Perché lo faccio? Magari è l’umiltà di Nuciari, che sotto sotto lo sa che quell’anno la Sampdoria non riuscì a qualificarsi alla Coppa Uefa per colpa sua. È l’umiltà di chi sa che la panchina è il posto giusto, d’altronde c’è un regolamento che dice che un secondo portiere ci deve essere e qualcuno lo deve pure fare. Raimond van der Gouw arrivò al Manchester United a 32 anni, scelse i Red Devils negli anni in cui quella porta la difendeva Schmeichel. Tornò a scuola con un certo entusiasmo, van der Gouw: «Era bellissimo vedere come si preparava Schmeichel, la sua concentrazione, cose che devi sapere quando giochi in una grande squadra. Uno guarda sempre al passato e si dice che avrebbe voluto giocare di più, ma alla fine sono stato molto fortunato. Ero parte della squadra, è così che mi sentivo». Remy Vercoutre è un idolo per i tifosi del Lione, anche e soprattutto perché all’inizio dell’unica stagione da titolare della sua vita con i Les Gones concesse un’intervista a Le Parisien passata alla storia per una risposta: «Come si fa a paragonarmi a Lloris?», che ovviamente, giustamente, dell’intervista divenne anche il titolo.

Perché lo faccio?
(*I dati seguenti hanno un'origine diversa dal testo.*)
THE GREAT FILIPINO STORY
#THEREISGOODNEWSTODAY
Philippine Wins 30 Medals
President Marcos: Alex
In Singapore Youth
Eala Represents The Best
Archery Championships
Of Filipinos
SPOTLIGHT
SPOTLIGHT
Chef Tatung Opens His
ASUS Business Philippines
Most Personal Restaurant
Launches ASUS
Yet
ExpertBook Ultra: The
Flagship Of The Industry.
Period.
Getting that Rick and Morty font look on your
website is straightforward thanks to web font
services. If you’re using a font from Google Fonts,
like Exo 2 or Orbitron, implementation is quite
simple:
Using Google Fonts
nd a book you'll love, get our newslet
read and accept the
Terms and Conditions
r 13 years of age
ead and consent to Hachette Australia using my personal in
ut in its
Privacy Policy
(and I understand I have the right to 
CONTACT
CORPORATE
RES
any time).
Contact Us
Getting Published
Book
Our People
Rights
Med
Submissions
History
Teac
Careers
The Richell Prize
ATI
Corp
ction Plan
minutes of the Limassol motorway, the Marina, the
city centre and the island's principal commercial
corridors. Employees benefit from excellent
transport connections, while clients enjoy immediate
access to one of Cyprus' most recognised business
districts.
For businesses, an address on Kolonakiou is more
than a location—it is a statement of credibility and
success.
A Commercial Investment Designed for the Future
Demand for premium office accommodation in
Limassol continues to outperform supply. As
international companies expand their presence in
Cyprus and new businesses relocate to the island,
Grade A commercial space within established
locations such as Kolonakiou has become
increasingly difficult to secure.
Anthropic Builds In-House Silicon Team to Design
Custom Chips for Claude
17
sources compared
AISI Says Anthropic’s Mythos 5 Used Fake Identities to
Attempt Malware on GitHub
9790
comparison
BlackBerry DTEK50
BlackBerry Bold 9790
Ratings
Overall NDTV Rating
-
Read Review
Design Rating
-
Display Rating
Magari la risposta non esiste e, se esiste, non la possiamo conoscere. D’altronde dei giocatori sappiamo quello che ci fanno vedere in campo e «se non scendi in campo, senti di essere stato dimenticato», così la mette Stuart Taylor, ex-portiere dell’Arsenal, eterno erede di Seaman, una carriera da vice. Perché lo faccio? Forse la risposta esiste e, se esiste, ce l’ha data Manuel Pinto, vice di Valdes al Barcellona: «Non me ne frega niente di quello che pensano gli altri. Alla fine, l’unico che sa davvero cosa poteva essere la mia carriera sono io. D’altronde le opinioni sono come i culi: tutti ne hanno una, no?».